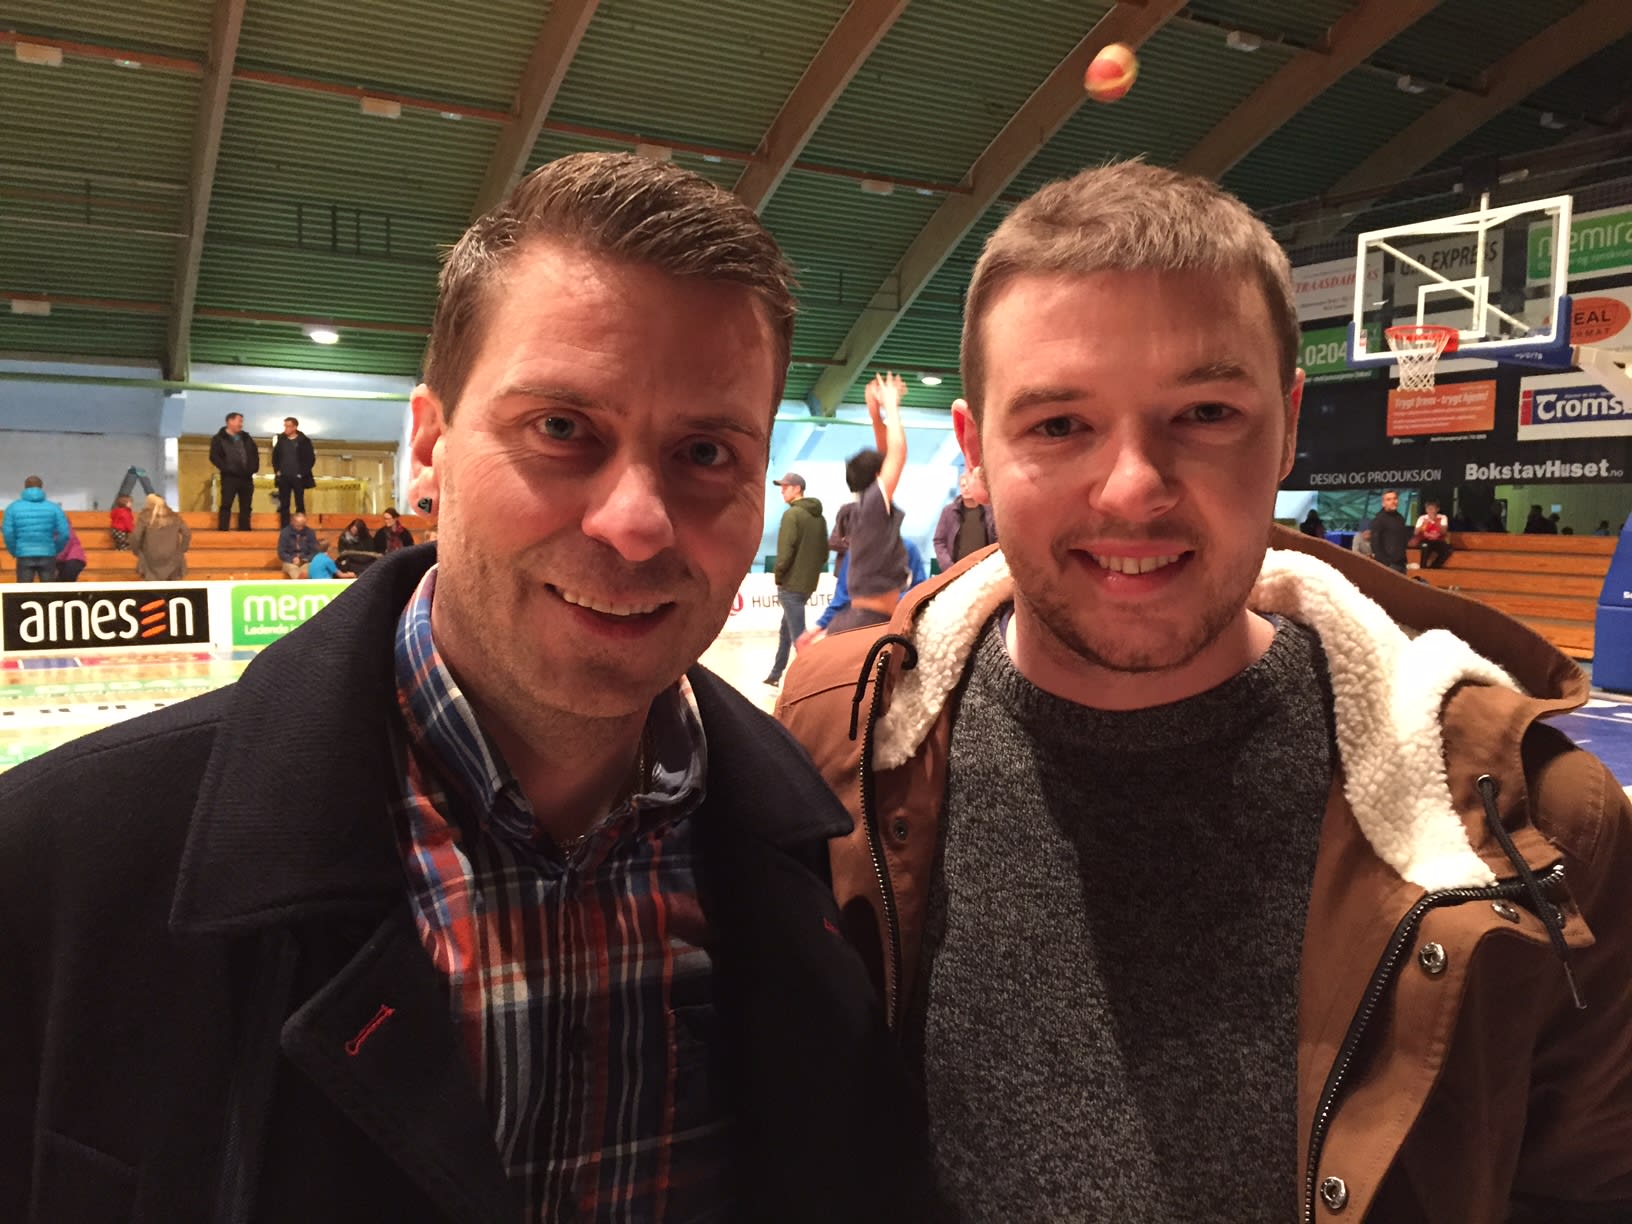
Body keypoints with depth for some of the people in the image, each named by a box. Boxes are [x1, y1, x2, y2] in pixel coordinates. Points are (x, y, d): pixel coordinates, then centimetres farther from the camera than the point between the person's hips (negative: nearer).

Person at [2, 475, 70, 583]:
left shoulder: (13, 507, 2)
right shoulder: (54, 507, 2)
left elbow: (8, 533, -7)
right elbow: (64, 533, -6)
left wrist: (14, 552, 10)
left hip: (25, 558, 0)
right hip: (47, 557, 0)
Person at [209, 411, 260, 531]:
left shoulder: (246, 438, 17)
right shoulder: (219, 439, -1)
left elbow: (255, 453, 21)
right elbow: (214, 457, -9)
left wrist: (254, 467, 6)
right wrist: (227, 469, -17)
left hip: (246, 477, 5)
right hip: (229, 478, -5)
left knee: (246, 506, 7)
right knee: (226, 505, -8)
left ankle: (244, 530, 13)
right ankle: (222, 530, -8)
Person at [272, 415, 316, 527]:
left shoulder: (304, 441, -3)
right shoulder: (281, 440, 8)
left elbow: (311, 459, -3)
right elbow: (275, 456, 17)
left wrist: (303, 473, -10)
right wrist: (277, 470, 5)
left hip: (298, 477, -3)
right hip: (283, 477, 3)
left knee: (300, 504, 3)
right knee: (284, 505, 5)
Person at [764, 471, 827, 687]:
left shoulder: (792, 514, -13)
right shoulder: (819, 517, 11)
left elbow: (785, 551, -19)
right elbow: (824, 552, 14)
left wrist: (779, 577, -8)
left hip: (791, 584, -9)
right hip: (808, 584, 9)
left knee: (798, 636, -6)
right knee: (786, 631, 21)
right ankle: (775, 675, 33)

* Task objective *
Format all of the material above as a numbered list, omitting blank lines and leaving the pictures out of the answer.

* Answer area *
1. Body keypoints with depth for some of the people in the image, each named by a box. Boxes are [x1, y1, x2, y2] in pixel coordinates. Points are (x, y, d): pixel coordinates, then centimetres farther from the camera than the point between the person's hips (negative: nearer).
2. Person at [2, 475, 70, 583]:
3. left shoulder: (13, 507, 2)
4. right shoulder: (54, 507, 2)
5. left elbow: (8, 533, -7)
6. right elbow: (64, 533, -6)
7. left wrist: (14, 552, 10)
8. left hip: (25, 558, 0)
9. right hip: (47, 557, 0)
10. Person at [209, 411, 260, 531]:
11. left shoulder: (246, 438, 17)
12. right shoulder: (219, 439, -1)
13. left elbow: (255, 453, 21)
14. right elbow: (214, 457, -9)
15. left wrist: (254, 467, 6)
16. right wrist: (227, 469, -17)
17. left hip: (246, 477, 5)
18. right hip: (229, 478, -5)
19. left knee: (246, 506, 7)
20. right knee: (226, 505, -8)
21. left ankle: (244, 530, 13)
22. right ankle: (222, 530, -8)
23. Person at [272, 415, 316, 527]:
24. left shoulder: (304, 441, -3)
25. right shoulder: (281, 440, 8)
26. left elbow: (311, 459, -3)
27. right elbow: (275, 456, 17)
28. left wrist: (303, 473, -10)
29. right wrist: (277, 470, 5)
30. left hip: (298, 477, -3)
31. right hip: (283, 477, 3)
32. left knee: (300, 504, 3)
33. right knee: (284, 505, 5)
34. Person at [764, 471, 827, 687]:
35. left shoulder: (792, 514, -13)
36. right shoulder: (819, 517, 11)
37. left elbow: (785, 551, -19)
38. right elbow: (824, 552, 14)
39. left wrist: (779, 577, -8)
40. left hip: (791, 584, -9)
41. right hip: (808, 584, 9)
42. left knee: (798, 636, -6)
43. right knee: (786, 631, 21)
44. right ankle: (775, 675, 33)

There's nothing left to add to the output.